### [PROBLEM DESCRIPTION]
Reproduce the lines below word for word, omitting the pictures.

== Segment start ==

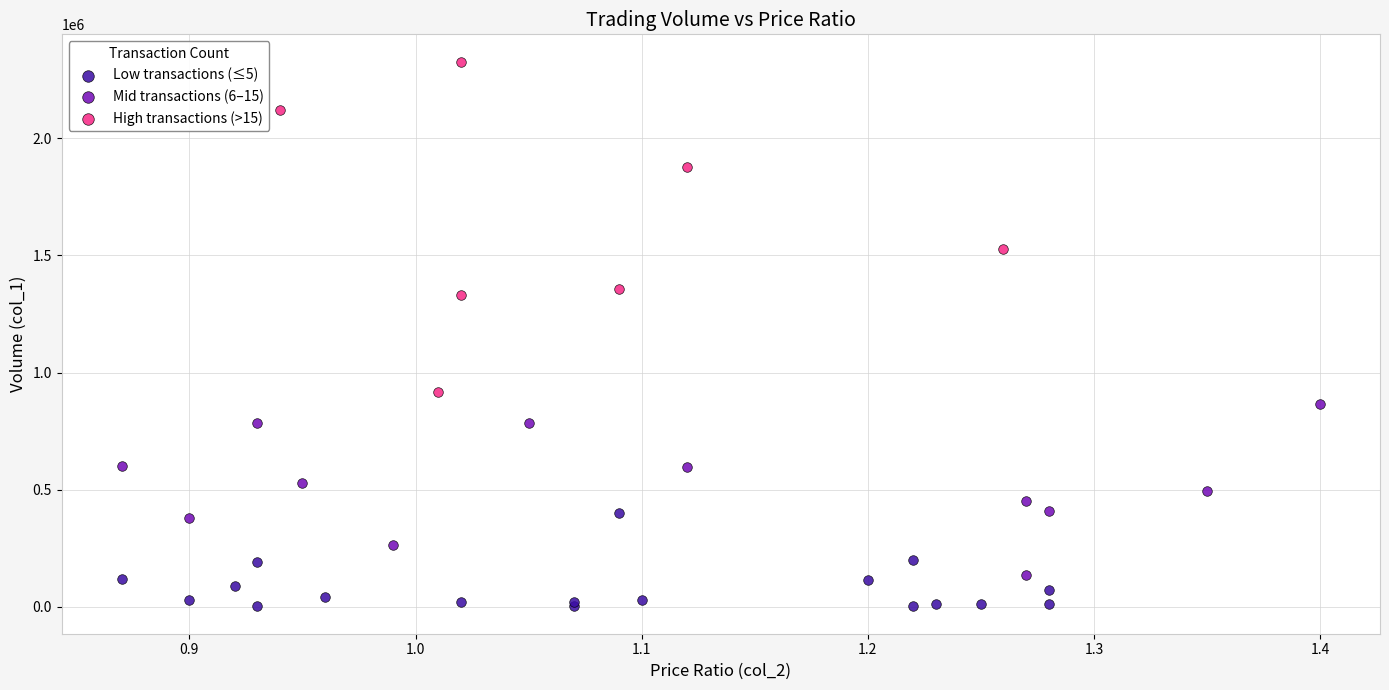

Which series contains the lowest Y value?

Low transactions (≤5)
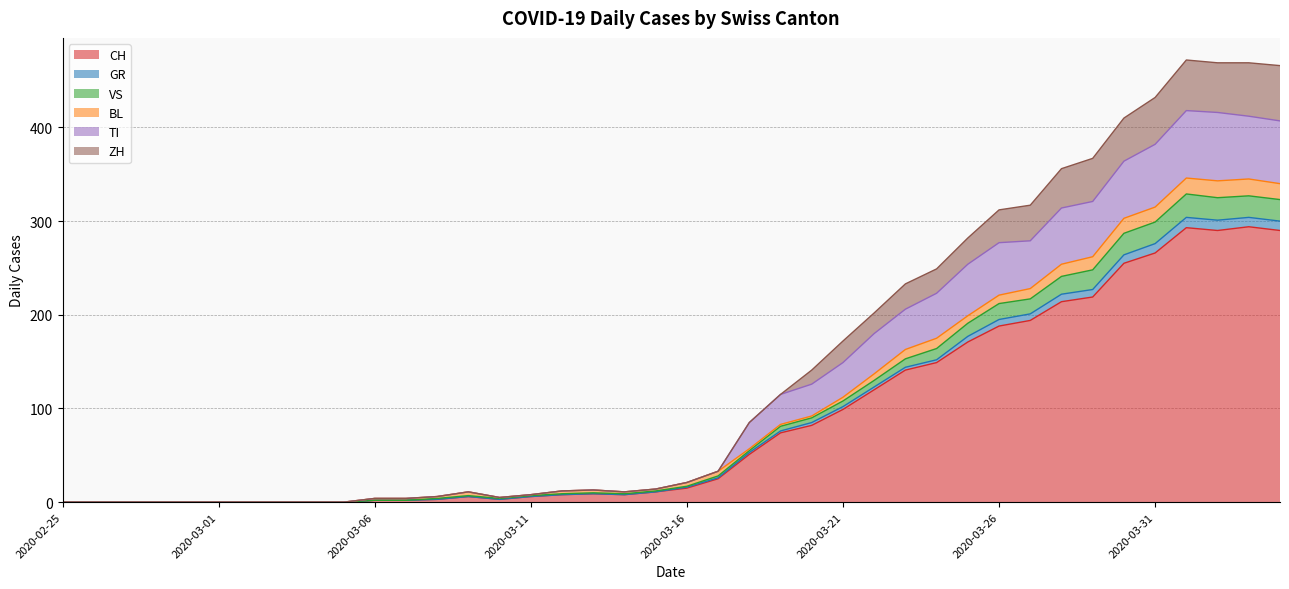

What is the highest value of the CH series?

294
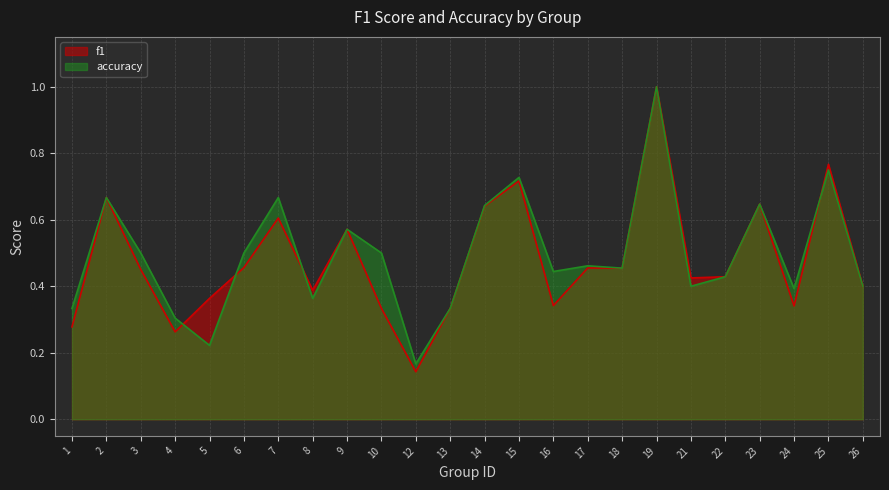

Which category has the lowest value across all series?

12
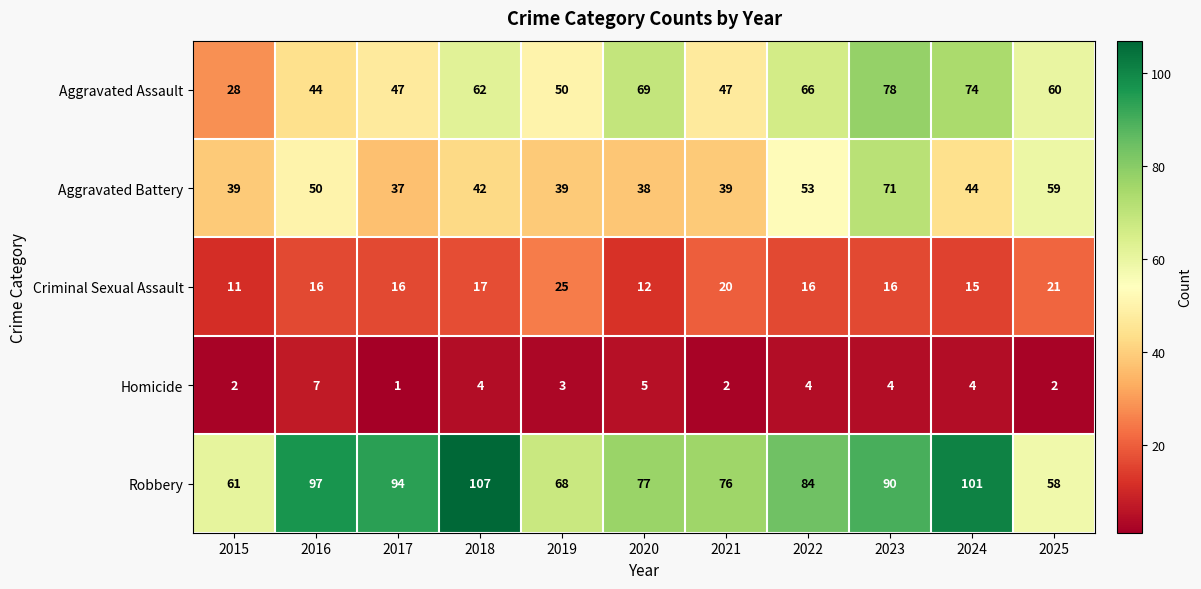

Which category has the highest value across all series?

2018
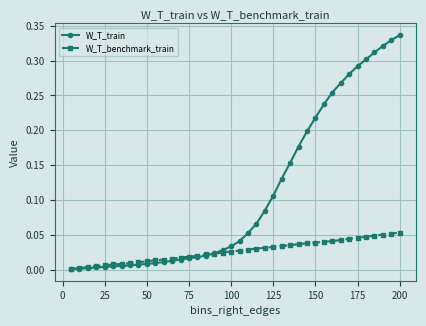

Which series has the largest total across all categories?

W_T_train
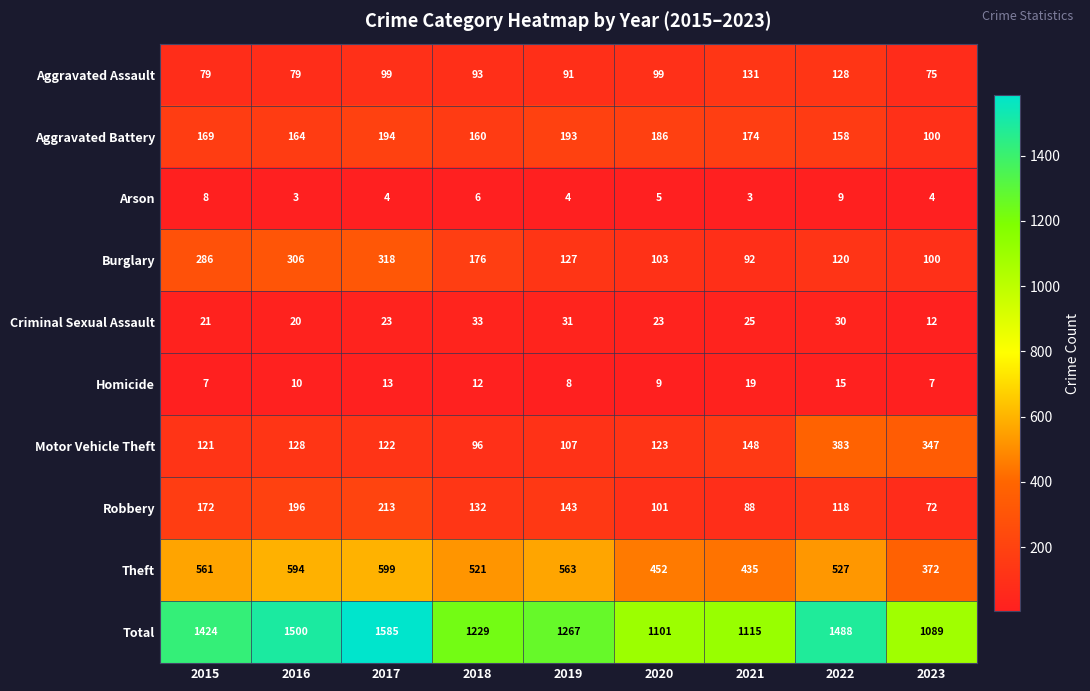

What is the spread (max minus min) of values at 2015?

1417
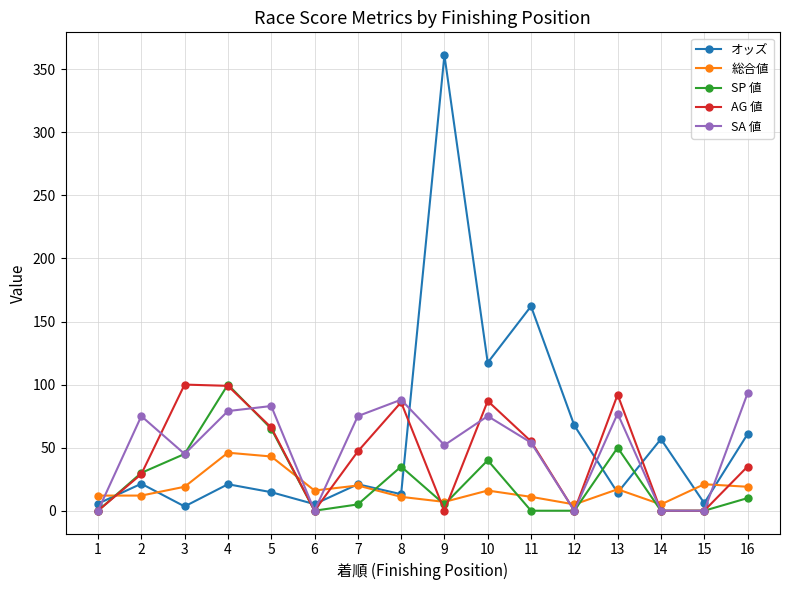

True or false: オッズ and SP 値 cross at least once.

True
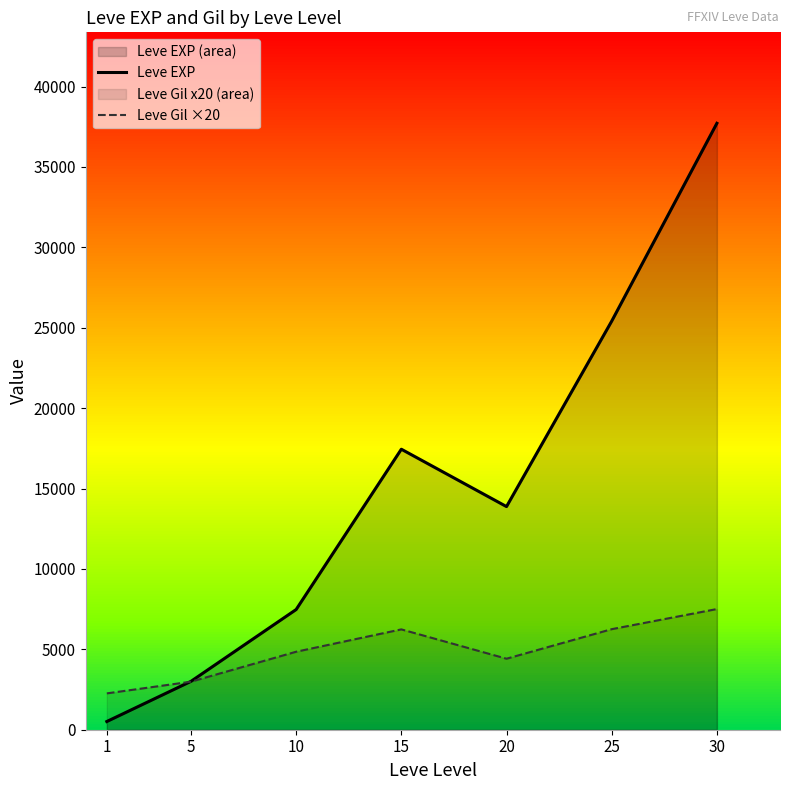

Where is the first local maximum for Leve EXP?

15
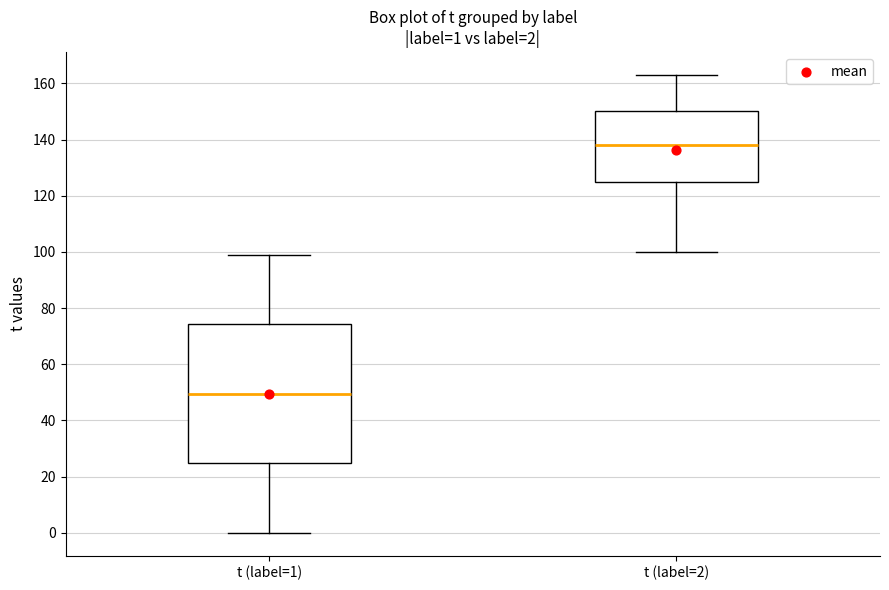

Which box has the lowest median line?

t (label=1)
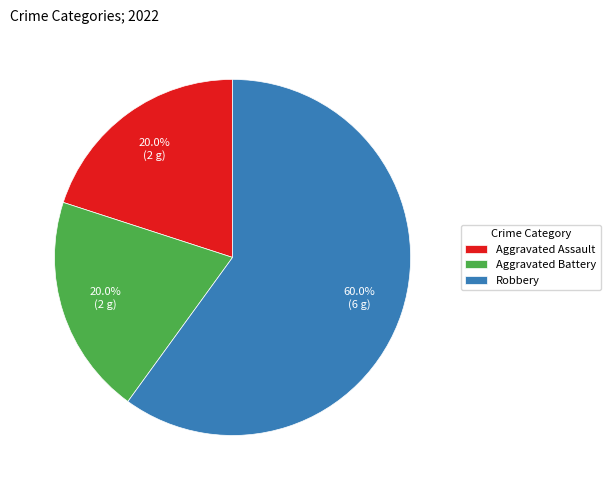

Count the number of slices in the pie.

3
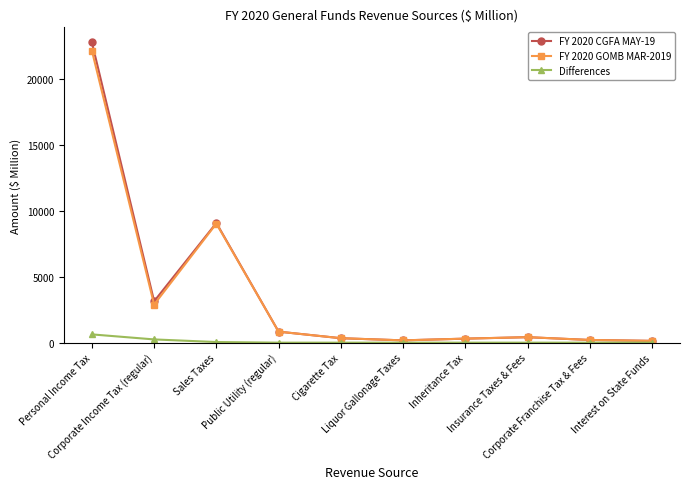

How many data points in FY 2020 CGFA MAY-19 are less than 416?

5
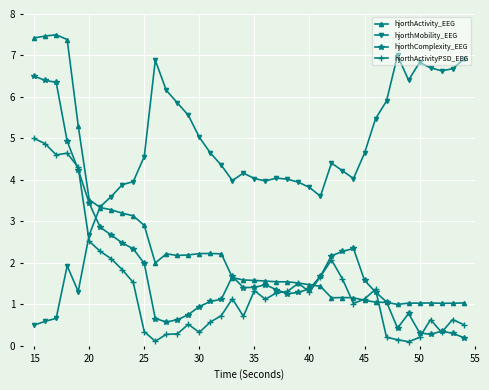

In hjorthActivity_EEG, how many points are higher than both neighbors (excluding endpoints)?

6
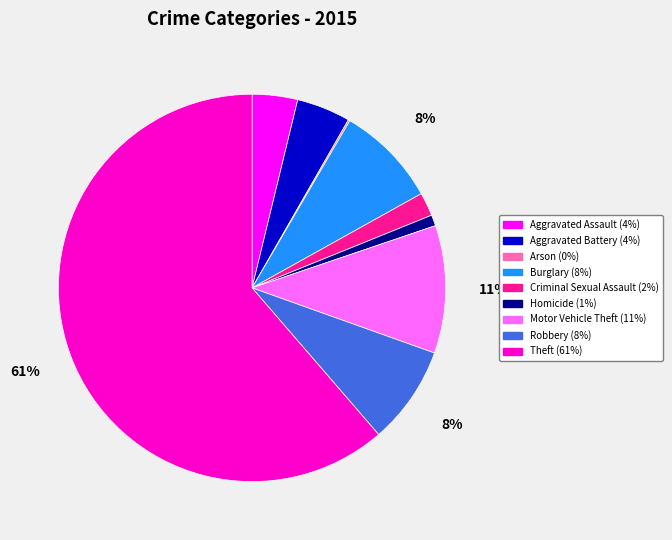

Which category has the biggest portion of the pie?

Theft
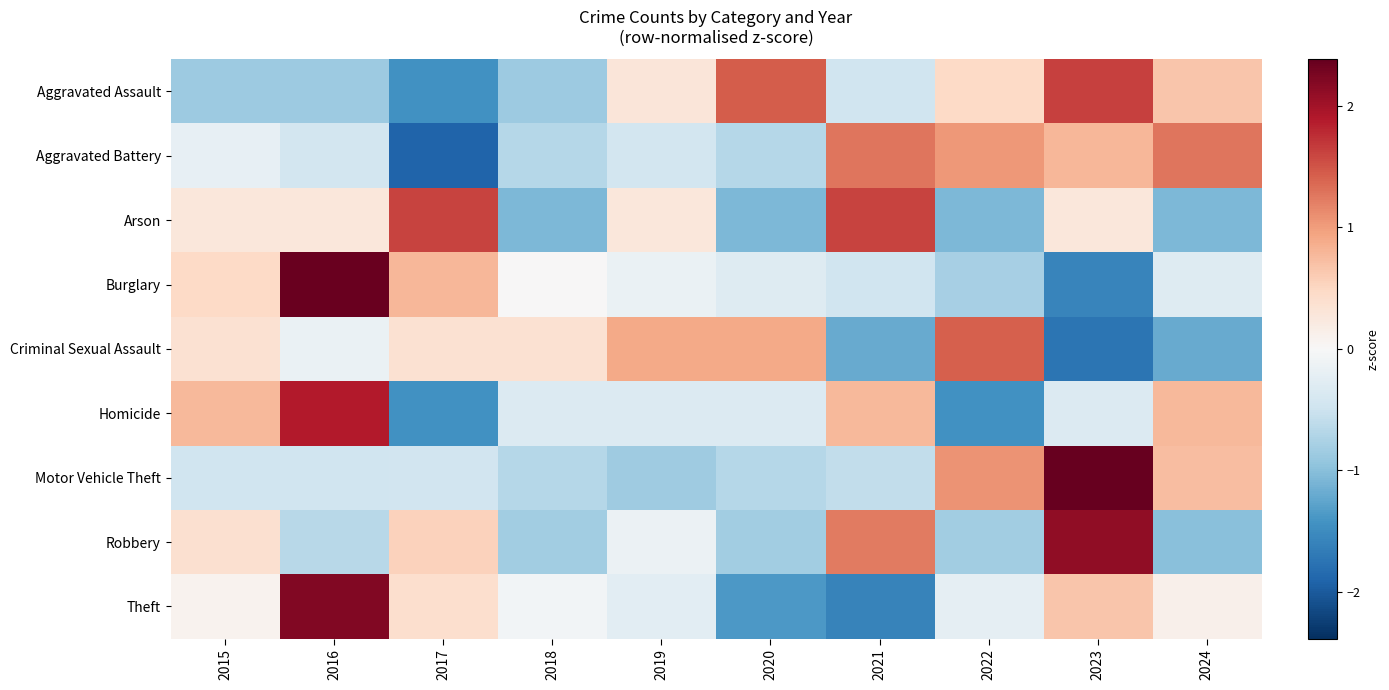

What is the difference between the highest and lowest values at 2020?

2.8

== Segment end ==

### [OUTPUT FOR THIS EXERCISE]
Which series contains the lowest Y value?

Low transactions (≤5)

What is the highest value of the CH series?

294

Which category has the lowest value across all series?

12

Which category has the highest value across all series?

2018

Which series has the largest total across all categories?

W_T_train

What is the spread (max minus min) of values at 2015?

1417

True or false: オッズ and SP 値 cross at least once.

True

Where is the first local maximum for Leve EXP?

15

Which box has the lowest median line?

t (label=1)

Count the number of slices in the pie.

3

How many data points in FY 2020 CGFA MAY-19 are less than 416?

5

In hjorthActivity_EEG, how many points are higher than both neighbors (excluding endpoints)?

6

Which category has the biggest portion of the pie?

Theft

What is the difference between the highest and lowest values at 2020?

2.8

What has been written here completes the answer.